- [Saved entries]:
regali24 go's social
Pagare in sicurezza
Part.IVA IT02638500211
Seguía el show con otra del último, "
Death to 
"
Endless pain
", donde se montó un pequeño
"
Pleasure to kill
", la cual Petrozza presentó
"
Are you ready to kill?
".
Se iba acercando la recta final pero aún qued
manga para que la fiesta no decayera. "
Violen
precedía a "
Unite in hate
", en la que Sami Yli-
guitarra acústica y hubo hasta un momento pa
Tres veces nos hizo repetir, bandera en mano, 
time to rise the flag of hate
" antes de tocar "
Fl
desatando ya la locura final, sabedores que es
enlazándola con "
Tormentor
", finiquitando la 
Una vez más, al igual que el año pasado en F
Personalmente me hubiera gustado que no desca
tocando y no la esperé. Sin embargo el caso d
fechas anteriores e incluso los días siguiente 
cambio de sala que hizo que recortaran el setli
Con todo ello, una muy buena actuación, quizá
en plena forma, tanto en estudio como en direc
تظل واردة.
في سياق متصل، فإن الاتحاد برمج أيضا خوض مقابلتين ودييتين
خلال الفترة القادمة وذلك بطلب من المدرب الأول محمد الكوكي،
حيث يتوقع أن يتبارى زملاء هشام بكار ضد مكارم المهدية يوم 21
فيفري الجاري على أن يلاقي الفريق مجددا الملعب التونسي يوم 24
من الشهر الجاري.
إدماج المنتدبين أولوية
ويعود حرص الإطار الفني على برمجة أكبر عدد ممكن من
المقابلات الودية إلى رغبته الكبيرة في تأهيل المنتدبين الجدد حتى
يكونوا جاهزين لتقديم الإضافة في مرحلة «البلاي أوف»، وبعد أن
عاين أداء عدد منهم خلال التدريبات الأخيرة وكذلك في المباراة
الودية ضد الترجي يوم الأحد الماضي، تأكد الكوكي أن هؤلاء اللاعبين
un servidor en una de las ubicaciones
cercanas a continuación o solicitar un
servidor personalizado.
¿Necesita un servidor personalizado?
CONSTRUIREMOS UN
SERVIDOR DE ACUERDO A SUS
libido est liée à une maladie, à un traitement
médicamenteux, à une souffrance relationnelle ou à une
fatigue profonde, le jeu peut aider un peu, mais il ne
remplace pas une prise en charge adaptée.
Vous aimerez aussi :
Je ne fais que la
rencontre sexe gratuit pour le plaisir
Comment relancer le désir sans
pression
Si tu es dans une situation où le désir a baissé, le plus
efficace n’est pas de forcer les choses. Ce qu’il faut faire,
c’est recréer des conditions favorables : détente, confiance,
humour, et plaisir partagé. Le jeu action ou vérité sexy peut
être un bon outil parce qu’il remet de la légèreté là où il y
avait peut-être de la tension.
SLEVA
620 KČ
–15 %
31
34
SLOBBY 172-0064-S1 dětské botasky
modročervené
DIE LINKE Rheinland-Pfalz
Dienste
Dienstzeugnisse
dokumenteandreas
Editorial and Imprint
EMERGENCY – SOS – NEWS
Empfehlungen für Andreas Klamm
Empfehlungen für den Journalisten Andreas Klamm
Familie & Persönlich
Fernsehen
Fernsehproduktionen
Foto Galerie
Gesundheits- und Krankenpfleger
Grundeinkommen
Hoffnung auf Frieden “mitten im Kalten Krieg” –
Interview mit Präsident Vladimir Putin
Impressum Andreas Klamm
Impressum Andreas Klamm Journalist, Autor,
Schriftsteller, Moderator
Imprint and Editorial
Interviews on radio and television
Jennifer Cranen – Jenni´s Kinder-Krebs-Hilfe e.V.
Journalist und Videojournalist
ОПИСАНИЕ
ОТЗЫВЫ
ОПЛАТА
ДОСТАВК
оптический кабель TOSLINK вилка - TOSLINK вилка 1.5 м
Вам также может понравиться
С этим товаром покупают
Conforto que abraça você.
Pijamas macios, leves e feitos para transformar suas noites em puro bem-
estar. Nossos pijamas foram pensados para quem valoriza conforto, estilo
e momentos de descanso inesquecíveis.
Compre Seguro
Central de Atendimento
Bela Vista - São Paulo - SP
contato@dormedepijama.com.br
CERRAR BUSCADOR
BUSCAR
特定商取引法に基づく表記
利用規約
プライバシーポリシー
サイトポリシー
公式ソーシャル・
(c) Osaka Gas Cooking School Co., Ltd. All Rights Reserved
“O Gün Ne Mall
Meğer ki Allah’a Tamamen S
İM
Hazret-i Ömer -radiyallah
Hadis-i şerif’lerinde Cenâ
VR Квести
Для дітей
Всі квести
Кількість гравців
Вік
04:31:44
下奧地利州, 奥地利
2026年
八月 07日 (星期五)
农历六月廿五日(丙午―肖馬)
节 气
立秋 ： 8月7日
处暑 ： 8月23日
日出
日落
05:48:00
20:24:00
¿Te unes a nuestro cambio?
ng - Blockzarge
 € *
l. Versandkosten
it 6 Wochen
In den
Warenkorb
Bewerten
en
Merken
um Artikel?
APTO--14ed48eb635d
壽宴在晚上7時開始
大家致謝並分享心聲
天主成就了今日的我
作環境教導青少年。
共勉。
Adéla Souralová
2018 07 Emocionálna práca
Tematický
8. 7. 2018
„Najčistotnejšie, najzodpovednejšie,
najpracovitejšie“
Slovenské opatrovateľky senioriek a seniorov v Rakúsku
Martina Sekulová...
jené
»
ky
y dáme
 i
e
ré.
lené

- [Task brief]: All that should be written out is the stretch of lines above between the one holding "عاين أداء عدد" and the one holding "SERVIDOR DE ACUERDO A SUS", inclusive, exactly as given.

- [Result for this exercise]:
عاين أداء عدد منهم خلال التدريبات الأخيرة وكذلك في المباراة
الودية ضد الترجي يوم الأحد الماضي، تأكد الكوكي أن هؤلاء اللاعبين
un servidor en una de las ubicaciones
cercanas a continuación o solicitar un
servidor personalizado.
¿Necesita un servidor personalizado?
CONSTRUIREMOS UN
SERVIDOR DE ACUERDO A SUS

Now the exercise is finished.